WORK INSTRUCTION => Using the listing below, return every line that includes "černý".
[[ PROVIDED ENTRIES open ]]
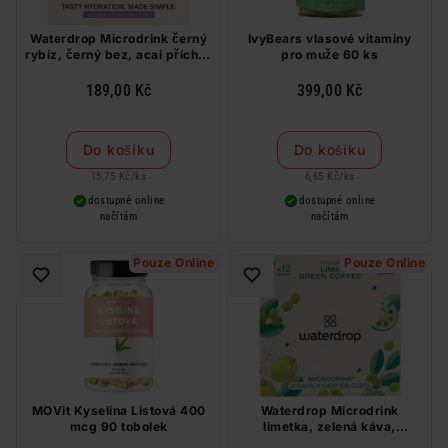
Waterdrop Microdrink černý
IvyBears vlasové vitaminy
rybíz, černý bez, acai příchuť
pro muže 60 ks
24,0 g
189,00 Kč
399,00 Kč
Do košíku
Do košíku
15,75 Kč
/
ks
6,65 Kč
/
ks
dostupné online
dostupné online
načítám
načítám
Pouze Online
Pouze Online
MOVit Kyselina Listová 400
Waterdrop Microdrink
mcg 90 tobolek
limetka, zelená káva,
citronový list příchuť 25,2 g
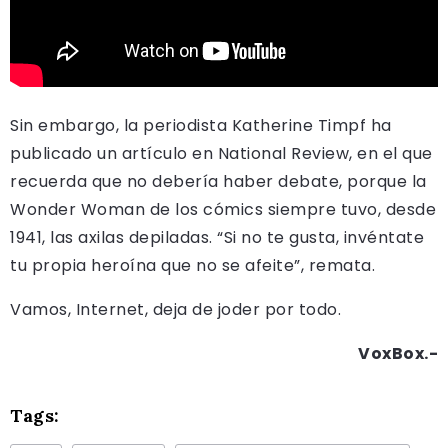
Sin embargo, la periodista Katherine Timpf ha
publicado un artículo en National Review, en el que
recuerda que no debería haber debate, porque la
Wonder Woman de los cómics siempre tuvo, desde
1941, las axilas depiladas. “Si no te gusta, invéntate
tu propia heroína que no se afeite”, remata.
Vamos, Internet, deja de joder por todo.
VoxBox.-
Tags:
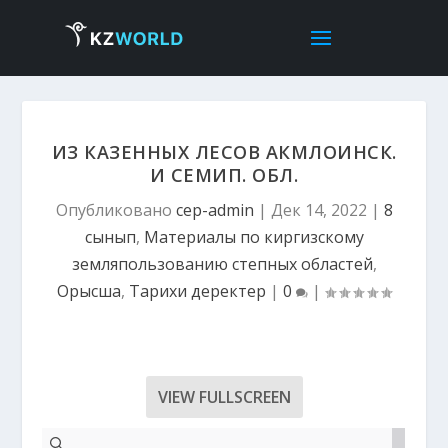
ИЗ КАЗЕННЫХ ЛЕСОВ АКМЛОИНСК.
И СЕМИП. ОБЛ.
Опубликовано
cep-admin
|
Дек 14, 2022
|
8
сынып
,
Материалы по киргизскому
земляпользованию степных областей
,
Орысша
,
Тарихи деректер
|
0
|
VIEW FULLSCREEN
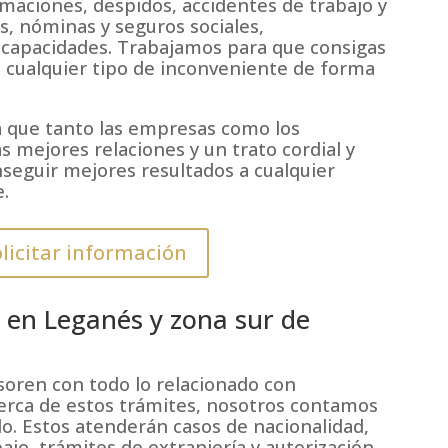
amaciones, despidos, accidentes de trabajo y
, nóminas y seguros sociales,
capacidades. Trabajamos para que consigas
s cualquier tipo de inconveniente de forma
 que tanto las empresas como los
s mejores relaciones y un trato cordial y
seguir mejores resultados a cualquier
.
licitar información
 en Leganés y zona sur de
soren con todo lo relacionado con
cerca de estos trámites, nosotros contamos
lo. Estos atenderán casos de nacionalidad,
bajo, trámites de extranjería y autorización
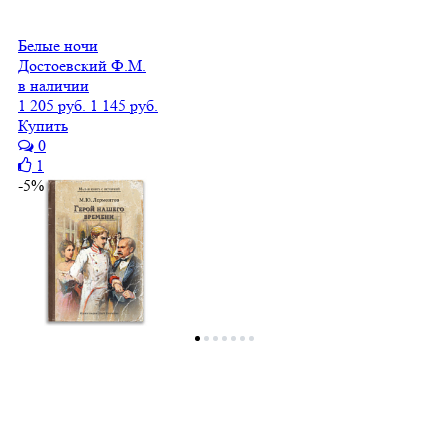
Белые ночи
Достоевский Ф.М.
в наличии
1 205 руб.
1 145 руб.
Купить
0
1
-5%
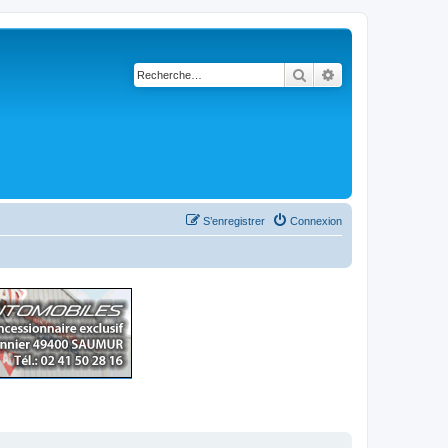
Rechercher
Recherche avancé
S’enregistrer
Connexion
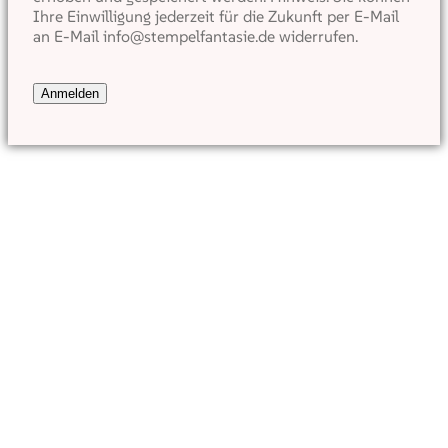
Ihre Einwilligung jederzeit für die Zukunft per E-Mail
an E-Mail info@stempelfantasie.de widerrufen.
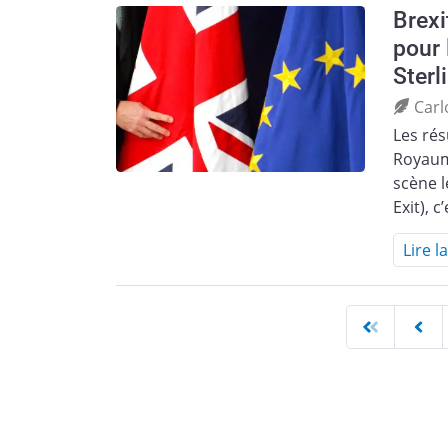
Brexi
pour 
Sterl
Carl
Les rés
Royaum
scène l
Exit), c
Lire l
[[ PROVIDED ENTRIES closed ]]
TASK SOLUTION =>
Waterdrop Microdrink černý
rybíz, černý bez, acai příchuť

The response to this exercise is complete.